Hi all,
this is more of an observation but a question which you may enjoy anyway.

While reading al lot of posting on compression I found that people reported
extreme differences in encoding run time on their machines when they did an
MPEG-2 file. For example yesterday I compressed the first 32 minutes from
End of Day into SVCD NTSC Film. It took TMPGEnc six and half hours to do
that. I used CQ 2520 kbps @100% quality. Last night I started a cruel
compression experiment to fit the whole movie on just ONE 700 MB CD-R! This
means an average video data rate of a bit more than 600 kbps and an audio
rate of 160 kbps. BUT this time I used 2pass VBR with 2500 max.

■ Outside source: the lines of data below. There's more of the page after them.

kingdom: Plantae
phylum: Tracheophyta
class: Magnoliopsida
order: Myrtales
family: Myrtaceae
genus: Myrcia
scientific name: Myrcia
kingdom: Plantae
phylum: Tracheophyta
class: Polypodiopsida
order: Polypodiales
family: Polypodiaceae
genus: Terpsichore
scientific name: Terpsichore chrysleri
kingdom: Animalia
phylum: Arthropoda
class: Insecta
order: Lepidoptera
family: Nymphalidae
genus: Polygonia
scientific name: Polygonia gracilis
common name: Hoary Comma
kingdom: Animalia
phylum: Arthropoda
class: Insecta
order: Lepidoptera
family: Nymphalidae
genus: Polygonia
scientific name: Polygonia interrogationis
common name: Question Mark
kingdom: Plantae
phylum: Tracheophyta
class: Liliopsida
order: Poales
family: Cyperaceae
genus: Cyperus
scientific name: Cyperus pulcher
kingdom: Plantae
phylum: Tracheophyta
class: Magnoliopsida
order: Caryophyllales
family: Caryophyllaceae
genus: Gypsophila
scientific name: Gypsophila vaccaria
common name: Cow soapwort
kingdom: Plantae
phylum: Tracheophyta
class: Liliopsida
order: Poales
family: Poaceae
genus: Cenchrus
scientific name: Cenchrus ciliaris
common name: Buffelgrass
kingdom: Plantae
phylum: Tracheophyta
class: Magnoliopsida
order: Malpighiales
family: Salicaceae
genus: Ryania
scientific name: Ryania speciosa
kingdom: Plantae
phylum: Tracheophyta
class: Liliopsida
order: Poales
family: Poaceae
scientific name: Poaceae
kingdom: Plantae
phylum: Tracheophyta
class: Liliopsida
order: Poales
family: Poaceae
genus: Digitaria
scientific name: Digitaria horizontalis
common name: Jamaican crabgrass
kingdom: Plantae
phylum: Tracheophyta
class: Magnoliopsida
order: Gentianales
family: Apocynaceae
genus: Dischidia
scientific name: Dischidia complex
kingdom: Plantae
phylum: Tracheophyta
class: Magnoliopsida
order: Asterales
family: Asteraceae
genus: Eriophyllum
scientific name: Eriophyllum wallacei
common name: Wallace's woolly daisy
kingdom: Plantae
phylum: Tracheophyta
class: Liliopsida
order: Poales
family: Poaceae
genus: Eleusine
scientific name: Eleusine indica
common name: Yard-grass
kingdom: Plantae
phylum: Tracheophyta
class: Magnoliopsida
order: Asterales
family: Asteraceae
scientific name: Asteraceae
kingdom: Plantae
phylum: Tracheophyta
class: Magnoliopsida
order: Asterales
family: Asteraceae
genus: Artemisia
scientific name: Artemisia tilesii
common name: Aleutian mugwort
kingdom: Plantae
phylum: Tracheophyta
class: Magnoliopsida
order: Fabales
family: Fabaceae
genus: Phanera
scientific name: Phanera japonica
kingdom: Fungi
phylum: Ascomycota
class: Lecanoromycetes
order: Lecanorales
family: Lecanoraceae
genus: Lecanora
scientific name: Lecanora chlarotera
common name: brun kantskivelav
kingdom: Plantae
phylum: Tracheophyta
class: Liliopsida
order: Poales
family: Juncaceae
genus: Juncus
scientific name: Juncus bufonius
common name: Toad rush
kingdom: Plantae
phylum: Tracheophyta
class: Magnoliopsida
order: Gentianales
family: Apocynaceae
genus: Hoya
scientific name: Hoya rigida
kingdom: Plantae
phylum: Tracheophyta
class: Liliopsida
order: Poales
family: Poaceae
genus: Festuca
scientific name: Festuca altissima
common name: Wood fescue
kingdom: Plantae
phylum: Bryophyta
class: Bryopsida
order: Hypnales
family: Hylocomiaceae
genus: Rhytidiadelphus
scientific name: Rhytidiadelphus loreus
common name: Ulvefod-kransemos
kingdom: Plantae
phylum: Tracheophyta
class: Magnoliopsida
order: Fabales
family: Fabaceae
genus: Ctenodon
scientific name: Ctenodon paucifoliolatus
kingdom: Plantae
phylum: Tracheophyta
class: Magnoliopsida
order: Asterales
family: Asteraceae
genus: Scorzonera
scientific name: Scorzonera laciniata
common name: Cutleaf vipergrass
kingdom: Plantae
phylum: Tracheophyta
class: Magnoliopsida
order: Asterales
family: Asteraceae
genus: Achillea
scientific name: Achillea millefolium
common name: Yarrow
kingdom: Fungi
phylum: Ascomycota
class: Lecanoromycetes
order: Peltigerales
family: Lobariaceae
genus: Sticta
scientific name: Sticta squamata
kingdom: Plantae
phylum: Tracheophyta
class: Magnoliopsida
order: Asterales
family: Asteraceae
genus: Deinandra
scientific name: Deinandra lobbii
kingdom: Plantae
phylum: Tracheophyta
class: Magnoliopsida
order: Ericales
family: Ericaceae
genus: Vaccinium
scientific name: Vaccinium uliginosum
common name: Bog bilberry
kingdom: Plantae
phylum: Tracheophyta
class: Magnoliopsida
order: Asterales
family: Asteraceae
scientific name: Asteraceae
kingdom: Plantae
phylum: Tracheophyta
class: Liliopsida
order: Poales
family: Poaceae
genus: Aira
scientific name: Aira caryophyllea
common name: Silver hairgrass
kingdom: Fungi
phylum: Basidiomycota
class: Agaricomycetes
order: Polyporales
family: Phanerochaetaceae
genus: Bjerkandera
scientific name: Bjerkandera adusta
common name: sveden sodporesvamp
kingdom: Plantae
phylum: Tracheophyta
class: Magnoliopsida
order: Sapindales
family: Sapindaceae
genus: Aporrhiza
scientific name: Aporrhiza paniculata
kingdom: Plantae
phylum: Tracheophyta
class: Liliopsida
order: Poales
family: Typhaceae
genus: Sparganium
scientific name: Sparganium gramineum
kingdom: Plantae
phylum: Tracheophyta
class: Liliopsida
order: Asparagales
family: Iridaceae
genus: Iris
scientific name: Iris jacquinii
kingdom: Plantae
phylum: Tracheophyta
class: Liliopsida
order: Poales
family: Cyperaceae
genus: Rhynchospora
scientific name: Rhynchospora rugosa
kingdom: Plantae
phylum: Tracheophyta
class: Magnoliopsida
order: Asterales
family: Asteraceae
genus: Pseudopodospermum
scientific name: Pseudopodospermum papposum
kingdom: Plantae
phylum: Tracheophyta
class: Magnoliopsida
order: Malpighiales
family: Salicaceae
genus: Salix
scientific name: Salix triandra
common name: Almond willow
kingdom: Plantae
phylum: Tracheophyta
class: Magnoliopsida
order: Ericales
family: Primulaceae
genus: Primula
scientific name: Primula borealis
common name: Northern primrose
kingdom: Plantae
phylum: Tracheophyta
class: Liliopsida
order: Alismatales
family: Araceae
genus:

I know that
2pass doubles conversion time. TMPGEnc. estimates the total time for this
job at 52 hours which would be eightfold to my preevious 32 minute segment.
End of Days ist just over 2 hrs long so this time span is quite exactly 4 *
2 * 6.5.
It appears that total compression time does not depend on the data rate
chosen, but is constant on the same machine. Has anyone else made that
operation?
Logic would normally tell me that more extreme compression (like 600 kbps
instead of 2500) requires more number crunching than just doing a "little"
compression on the signal, but htat does not seem to be the case.